Dans le business comme dans la compétition, la réussite dérange, elle n’inspire plus. Elle rappelle aux autres ce qu’ils n’ont pas fait, pas osé, pas tenu. Alors on cherche une explication extérieure, un passe-droit, un avantage caché, une aide qu’on n’a pas eue. La réussite devient suspecte dès lors qu’elle n’est pas partagée.

Ce qui surprend le plus, ce n’est pas la critique venue de loin. Elle, on a l’habitude, elle fait même partie du jeu. Ce qui marque davantage, ce sont les attaques venues de près. Des proches, des connaissances, parfois même des alliés d’hier. Ceux qui ont vu le chemin, mais pas les renoncements. Ceux qui connaissent le résultat, mais ignorent le prix.

La jalousie ne s’exprime pas toujours frontalement. Elle préfère les rumeurs, les fake news, les insinuations. Elle transforme un succès en polémique, une victoire en soupçon. Elle ne cherche pas à comprendre, elle cherche à rabaisser. Pas pour avancer, mais pour rétablir un équilibre qui rassure.

Dans le business, cette mécanique est connue. Plus on devient visible, plus on devient vulnérable aux récits construits par les autres. La réussite devient un terrain d’interprétation collective. Chacun y projette ses frustrations, ses échecs, ses peurs. Et le bruit finit évidemment par masquer le travail.

Le plus dangereux, c’est l’effet intérieur que cela peut produire. Le doute qui s’installe, l’envie de se justifier, la tentation de ralentir, de se cacher, de s’expliquer. La jalousie cherche rarement à faire tomber directement, elle cherche d’abord à fatiguer.

Mais sachez que la réussite ne sera jamais comprise par ceux qui n’ont pas emprunté le même chemin. Elle ne sera jamais jugée équitablement par ceux qui n’en supportent pas l’idée. Et vouloir convaincre ces regards-là est une perte d’énergie.

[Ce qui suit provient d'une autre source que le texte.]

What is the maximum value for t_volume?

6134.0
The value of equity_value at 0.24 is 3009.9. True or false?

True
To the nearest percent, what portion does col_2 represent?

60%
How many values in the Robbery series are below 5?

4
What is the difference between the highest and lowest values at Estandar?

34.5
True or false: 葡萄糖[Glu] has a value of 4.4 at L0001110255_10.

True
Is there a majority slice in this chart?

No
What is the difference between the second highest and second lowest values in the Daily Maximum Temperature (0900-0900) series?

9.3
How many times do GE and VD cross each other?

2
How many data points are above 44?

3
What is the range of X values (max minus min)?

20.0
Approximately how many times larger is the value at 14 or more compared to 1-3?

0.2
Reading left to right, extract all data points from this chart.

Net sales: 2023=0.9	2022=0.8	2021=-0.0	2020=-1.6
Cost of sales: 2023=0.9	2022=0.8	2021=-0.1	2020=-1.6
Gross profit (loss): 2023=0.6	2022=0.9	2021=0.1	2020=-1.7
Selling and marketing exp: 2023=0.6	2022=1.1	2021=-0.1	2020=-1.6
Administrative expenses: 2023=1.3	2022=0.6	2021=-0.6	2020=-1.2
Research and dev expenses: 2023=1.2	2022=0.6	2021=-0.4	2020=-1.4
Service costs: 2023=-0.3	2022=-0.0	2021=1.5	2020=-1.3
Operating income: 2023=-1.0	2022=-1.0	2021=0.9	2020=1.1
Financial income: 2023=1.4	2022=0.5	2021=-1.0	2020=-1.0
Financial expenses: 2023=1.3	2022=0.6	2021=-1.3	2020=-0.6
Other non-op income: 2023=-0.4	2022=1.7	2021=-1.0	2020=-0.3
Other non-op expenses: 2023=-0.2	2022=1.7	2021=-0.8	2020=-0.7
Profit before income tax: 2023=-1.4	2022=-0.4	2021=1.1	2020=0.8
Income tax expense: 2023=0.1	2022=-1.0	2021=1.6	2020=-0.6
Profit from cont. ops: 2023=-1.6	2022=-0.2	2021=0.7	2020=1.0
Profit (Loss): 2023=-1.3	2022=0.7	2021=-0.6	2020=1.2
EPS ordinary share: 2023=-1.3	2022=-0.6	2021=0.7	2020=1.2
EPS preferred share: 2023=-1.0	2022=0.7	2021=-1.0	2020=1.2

La maturité consiste à accepter cette part sombre du succès. A comprendre que la jalousie n’est pas un accident, mais un symptôme. Celui d’un déplacement, celui d’un écart qui s’est créé, et qui dérange.

Réussir, ce n’est pas seulement atteindre un objectif. C’est aussi apprendre à avancer malgré les récits qu’on construit sur vous. Sans se durcir, sans se justifier, sans se perdre.

Car la jalousie ne parle jamais vraiment de vous, elle parle de ceux qu’elle traverse. Et la meilleure réponse n’est ni le combat, ni le silence total. C’est de poursuivre son chemin vers la réussite.